On commence systématiquement par une échographie, excellent examen mais qui est opérateur-dépendant. Si l’échographiste pratique, par exemple, des échographies en 2D et non en 3D, les résultats ne seront pas bons. L’échographie présente l’intérêt d’être un examen dynamique permettant de repérer des adhérences entre organes intra-abdominaux — ovaire avec utérus, rectum ou sigmoïde avec paroi postérieure de l’utérus, etc. Si l’échographie n’est pas parlante ou en cas de doute on pratiquera une IRM, moins opérateur-dépendant, mais aussi moins dynamique. Elle permet néanmoins de repérer des lésions plus haut situées ou abdominales. On peut éventuellement recourir à l’échosonographie ou à l’échographie endorectale pour mettre en évidence des nodules dans la paroi recto-vaginale.

 

Comment évolue la maladie sans traitement ?
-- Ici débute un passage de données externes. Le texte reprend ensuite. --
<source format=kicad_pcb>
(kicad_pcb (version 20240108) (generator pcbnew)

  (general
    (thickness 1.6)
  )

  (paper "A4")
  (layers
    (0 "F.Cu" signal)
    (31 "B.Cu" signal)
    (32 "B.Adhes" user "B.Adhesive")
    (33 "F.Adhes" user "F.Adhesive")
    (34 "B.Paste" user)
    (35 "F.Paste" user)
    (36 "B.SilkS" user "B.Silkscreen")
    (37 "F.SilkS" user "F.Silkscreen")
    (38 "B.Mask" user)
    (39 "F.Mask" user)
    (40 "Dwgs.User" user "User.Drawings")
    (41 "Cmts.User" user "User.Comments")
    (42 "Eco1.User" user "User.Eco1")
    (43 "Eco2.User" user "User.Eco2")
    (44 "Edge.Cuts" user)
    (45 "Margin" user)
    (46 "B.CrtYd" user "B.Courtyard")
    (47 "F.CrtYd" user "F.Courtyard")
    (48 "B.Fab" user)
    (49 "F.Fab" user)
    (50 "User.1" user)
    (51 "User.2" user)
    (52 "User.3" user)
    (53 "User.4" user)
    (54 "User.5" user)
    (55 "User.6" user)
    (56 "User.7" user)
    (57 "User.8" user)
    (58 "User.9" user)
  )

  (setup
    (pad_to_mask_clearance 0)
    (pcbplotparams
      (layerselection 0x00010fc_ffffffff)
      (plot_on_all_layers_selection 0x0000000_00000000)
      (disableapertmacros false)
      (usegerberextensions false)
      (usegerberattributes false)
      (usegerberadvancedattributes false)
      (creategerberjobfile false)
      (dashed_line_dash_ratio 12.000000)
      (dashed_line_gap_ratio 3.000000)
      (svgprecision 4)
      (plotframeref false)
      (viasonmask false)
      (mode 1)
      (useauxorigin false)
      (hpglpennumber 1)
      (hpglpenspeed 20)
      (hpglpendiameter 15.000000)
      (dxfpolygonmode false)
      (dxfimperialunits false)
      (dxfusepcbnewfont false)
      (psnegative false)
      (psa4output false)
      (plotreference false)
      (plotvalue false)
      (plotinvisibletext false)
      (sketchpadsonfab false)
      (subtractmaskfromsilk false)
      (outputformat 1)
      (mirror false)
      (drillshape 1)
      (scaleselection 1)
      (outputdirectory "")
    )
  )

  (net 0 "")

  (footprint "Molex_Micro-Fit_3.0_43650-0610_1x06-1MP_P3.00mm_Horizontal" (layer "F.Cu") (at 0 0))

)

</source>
Vaste débat. La tendance actuelle est de la considérer comme peu évolutive. Il n’y a pas de dégénérescence cancéreuse, par exemple, et on ne meurt pas d’endométriose. La seule conséquence sérieuse est d’ordre urinaire : sténose de l’uretère qui peut entraîner une destruction rénale à bas bruit. De fait, il s’agit d’une pathologie bénigne, essentiellement fonctionnelle qu’il convient de prendre en charge en tant que telle. Il reste que les patientes sont anxieuses : il revient au médecin de les rassurer.

 

Quel est le traitement de première intention ?
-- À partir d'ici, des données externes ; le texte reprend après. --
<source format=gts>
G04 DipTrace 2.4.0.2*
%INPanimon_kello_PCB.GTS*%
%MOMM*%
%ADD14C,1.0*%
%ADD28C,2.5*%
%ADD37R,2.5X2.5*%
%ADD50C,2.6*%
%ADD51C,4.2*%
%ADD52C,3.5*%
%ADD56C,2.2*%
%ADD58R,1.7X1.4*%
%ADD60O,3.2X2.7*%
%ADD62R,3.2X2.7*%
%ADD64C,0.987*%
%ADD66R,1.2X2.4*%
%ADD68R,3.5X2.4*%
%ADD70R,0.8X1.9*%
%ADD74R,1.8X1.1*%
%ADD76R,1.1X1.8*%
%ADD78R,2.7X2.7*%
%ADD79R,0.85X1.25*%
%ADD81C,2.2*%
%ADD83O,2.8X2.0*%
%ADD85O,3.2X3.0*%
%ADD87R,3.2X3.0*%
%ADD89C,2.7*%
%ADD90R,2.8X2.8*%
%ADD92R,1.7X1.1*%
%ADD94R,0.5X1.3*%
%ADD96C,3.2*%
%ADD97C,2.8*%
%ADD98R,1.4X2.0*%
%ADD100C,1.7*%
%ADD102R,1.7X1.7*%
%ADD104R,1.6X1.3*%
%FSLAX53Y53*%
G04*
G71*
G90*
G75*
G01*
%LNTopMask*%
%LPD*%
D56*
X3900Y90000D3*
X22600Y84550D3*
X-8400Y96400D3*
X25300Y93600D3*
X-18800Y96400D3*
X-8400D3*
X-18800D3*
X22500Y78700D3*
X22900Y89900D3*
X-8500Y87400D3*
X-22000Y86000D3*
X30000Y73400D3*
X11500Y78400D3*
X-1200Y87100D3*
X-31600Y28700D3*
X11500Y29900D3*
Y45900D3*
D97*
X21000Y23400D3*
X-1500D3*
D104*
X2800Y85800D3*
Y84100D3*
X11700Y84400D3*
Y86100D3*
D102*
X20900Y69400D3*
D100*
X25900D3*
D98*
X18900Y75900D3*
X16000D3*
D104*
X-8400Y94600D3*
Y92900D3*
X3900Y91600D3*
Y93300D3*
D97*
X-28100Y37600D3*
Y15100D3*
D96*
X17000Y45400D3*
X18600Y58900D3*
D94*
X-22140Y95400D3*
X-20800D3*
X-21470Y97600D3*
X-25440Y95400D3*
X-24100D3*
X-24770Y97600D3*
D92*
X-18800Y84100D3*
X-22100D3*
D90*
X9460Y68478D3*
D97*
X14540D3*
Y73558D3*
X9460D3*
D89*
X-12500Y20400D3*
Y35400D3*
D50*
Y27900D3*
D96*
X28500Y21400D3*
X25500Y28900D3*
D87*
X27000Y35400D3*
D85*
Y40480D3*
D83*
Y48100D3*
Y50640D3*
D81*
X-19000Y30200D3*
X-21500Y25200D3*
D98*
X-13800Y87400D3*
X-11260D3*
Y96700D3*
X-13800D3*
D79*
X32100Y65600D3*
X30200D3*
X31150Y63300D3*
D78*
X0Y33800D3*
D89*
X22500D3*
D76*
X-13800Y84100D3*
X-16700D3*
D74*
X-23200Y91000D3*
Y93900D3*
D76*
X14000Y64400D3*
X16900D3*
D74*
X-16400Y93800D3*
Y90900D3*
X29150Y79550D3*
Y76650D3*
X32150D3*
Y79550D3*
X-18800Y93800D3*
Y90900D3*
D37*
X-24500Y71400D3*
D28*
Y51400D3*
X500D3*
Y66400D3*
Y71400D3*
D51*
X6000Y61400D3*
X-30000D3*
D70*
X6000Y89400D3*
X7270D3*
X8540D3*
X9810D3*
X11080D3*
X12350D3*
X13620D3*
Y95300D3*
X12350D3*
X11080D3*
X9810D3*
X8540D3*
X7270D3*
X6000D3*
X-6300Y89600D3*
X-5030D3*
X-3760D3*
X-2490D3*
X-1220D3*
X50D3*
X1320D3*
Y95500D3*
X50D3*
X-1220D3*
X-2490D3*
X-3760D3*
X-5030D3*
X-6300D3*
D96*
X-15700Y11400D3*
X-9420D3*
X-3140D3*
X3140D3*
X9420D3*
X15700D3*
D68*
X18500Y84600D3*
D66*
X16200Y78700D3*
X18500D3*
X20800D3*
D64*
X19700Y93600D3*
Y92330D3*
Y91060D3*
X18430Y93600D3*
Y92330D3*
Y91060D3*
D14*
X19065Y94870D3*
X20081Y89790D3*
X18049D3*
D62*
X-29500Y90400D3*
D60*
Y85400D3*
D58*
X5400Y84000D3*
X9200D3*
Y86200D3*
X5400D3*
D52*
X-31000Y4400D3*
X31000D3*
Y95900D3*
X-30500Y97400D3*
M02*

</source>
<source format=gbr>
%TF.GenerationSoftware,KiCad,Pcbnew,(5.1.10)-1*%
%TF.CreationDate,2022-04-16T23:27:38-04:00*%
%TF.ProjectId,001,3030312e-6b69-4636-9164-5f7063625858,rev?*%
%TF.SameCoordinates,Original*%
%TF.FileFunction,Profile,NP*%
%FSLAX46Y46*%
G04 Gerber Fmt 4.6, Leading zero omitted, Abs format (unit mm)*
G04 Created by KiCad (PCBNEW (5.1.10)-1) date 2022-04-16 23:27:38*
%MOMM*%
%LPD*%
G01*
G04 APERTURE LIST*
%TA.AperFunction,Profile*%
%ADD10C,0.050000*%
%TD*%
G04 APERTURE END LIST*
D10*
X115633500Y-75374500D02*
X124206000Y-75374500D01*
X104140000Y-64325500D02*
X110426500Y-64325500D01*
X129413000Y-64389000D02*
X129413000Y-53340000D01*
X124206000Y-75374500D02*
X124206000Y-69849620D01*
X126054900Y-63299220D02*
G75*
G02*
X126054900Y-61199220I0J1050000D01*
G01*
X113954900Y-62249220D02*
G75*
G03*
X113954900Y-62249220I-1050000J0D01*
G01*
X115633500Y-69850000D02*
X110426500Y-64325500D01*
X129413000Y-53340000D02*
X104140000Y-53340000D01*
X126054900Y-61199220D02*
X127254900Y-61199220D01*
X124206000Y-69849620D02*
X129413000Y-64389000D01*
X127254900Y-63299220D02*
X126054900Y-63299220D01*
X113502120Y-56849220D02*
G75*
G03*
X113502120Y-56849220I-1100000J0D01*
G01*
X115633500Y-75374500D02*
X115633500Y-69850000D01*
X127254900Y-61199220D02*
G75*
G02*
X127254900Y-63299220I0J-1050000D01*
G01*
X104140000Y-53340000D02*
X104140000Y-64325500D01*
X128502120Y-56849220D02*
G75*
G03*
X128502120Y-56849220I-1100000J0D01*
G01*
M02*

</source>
Traiter la douleur. On pourra recourir à des adjuvants comme l’acupuncture, le yoga ou l’ostéopathie. Mais lorsque la douleur s’accompagne d’une infertilité, la discussion va s’établir avec la patiente — et le couple — qui aura à déterminer ce qu’elle privilégie. Si c’est la fertilité, on recourt aux techniques d’assistance médicale à la procréation. Le bilan d’infertilité est ici capital : en cas d’endométriome ou d’hydrosalpynx une cœlioscopie sera pratiquée dans le but de procéder à une chirurgie qui optimisera la fécondation in vitro. Lorsque l’endométriose est présente mais avec des douleurs acceptables on pratiquera une cœlioscopie qui visera à retirer la majorité des lésions de façon à optimiser les chances de grossesse spontanée ; mais au bout de six à neuf mois sans grossesse on passera à la fécondation in vitro.

 

Que faire si les douleurs persistent malgré un traitement antalgique classique ?
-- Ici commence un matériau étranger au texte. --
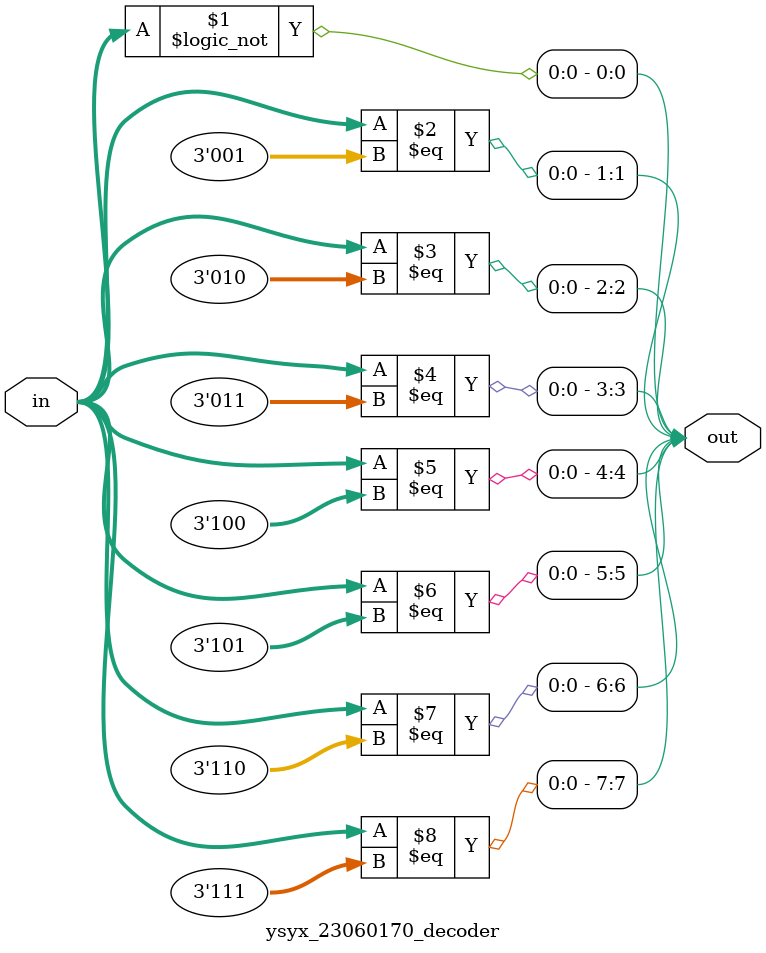
<source format=v>
module ysyx_23060170_decoder #(
    parameter WIDTH = 3
) (
    input [WIDTH - 1:0] in,
    output [2**WIDTH - 1:0] out
);
  genvar i;
  generate
    for (i = 0; i < 2 ** WIDTH; i = i + 1) begin : gen_block
      assign out[i] = (in == i);
    end
  endgenerate

endmodule

</source>
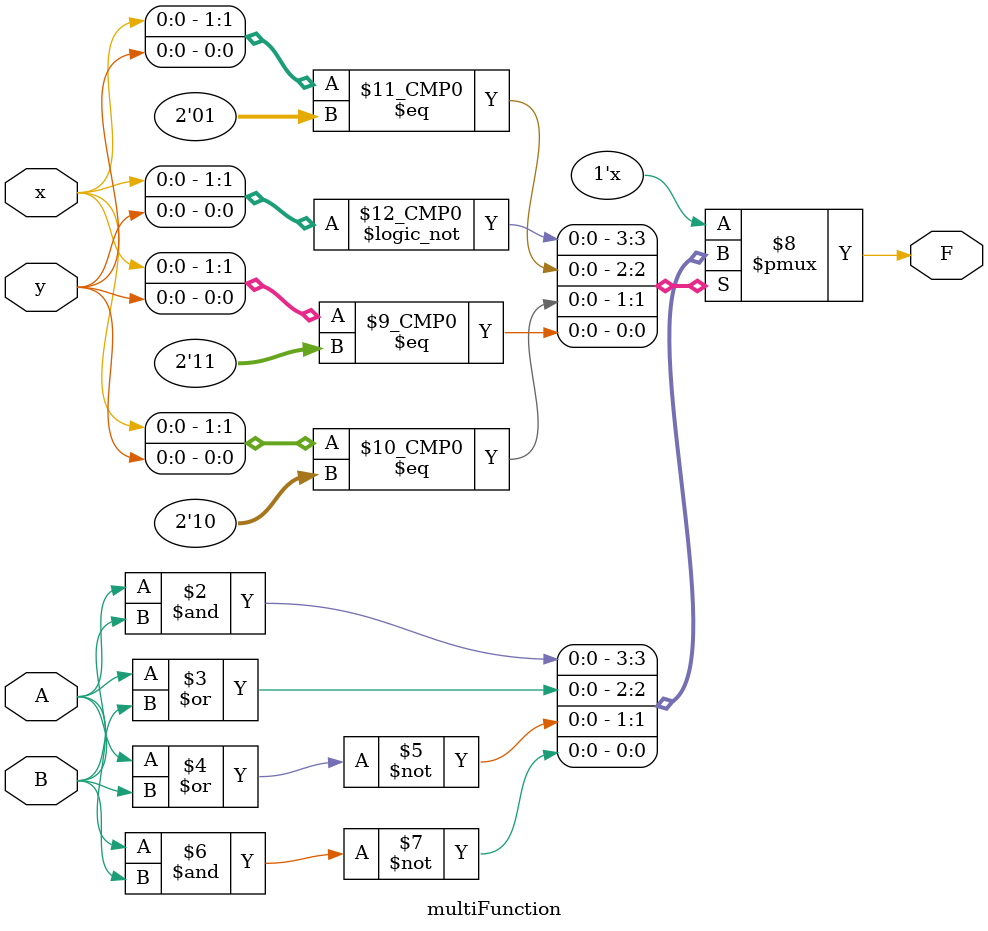
<source format=v>
module multiFunction(A,B,x,y,F);
input A,B,x,y;
output reg F;
always @(*) begin
	case({x,y}) 
	2'b00:  F=A&B; 
	2'b01:  F=A|B;
	2'b10:  F=~(A|B);
	2'b11:  F=~(A&B);
	endcase
end
endmodule
</source>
Face à des douleurs sans désir de grossesse, le traitement de base est l’œstroprogestatif en continu : en supprimant les règles on supprimera les douleurs. Si les œstroprogestatifs ne sont pas supportés on proposera des progestatifs. Certes, il n’en reste plus beaucoup, mais il y en a un qui est doté d’une AMM dans cette indication et qui marche à merveille, à savoir le diénogest, progestatif remboursé depuis peu. Administré en continu il permet d’éviter les douleurs de règles. S’il est suffisant on pourra le prescrire jusqu’à ce qu’il y ait un désir de grossesse. Si ce traitement est inefficace, on pourra recourir à une technique dite de back-thérapie, à savoir des agonistes de la LH-RH qui vont mettre les patientes en ménopause chimique. Et pour éviter les effets secondaires de la ménopause on utilisera de façon ciblée des œstrogènes, souvent par voie cutanée.

 

Quand recourir à la chirurgie ?

Je suis partisan de le faire parcimonieusement car il s’agit d’une chirurgie difficile. Dans 5 à 10% des cas elle se complique d’une fistule ou conduit à poser un anus artificiel pendant deux à trois mois, le temps de la cicatrisation. Dans 10% des cas cela provoquera une perte de la possibilité d’uriner. J’ajoute qu’après la chirurgie il y a 20 à 30% de récidives. Quand une patiente reste douloureuse malgré le traitement médical on peut discuter une intervention, en particulier en présence de nodules digestifs ou d’une atteinte urologique. Mais plus tard l’on pose l’indication opératoire, mieux c’est. C’est là ma position mais certains chirurgiens sont plus interventionnistes, car des patientes peuvent être gênées jusqu’au handicap. Comme le préconisent les recommandations, ces dossiers complexes doivent être discutés en réunion de concertation pluridisciplinaire pour choisir l’acte thérapeutique.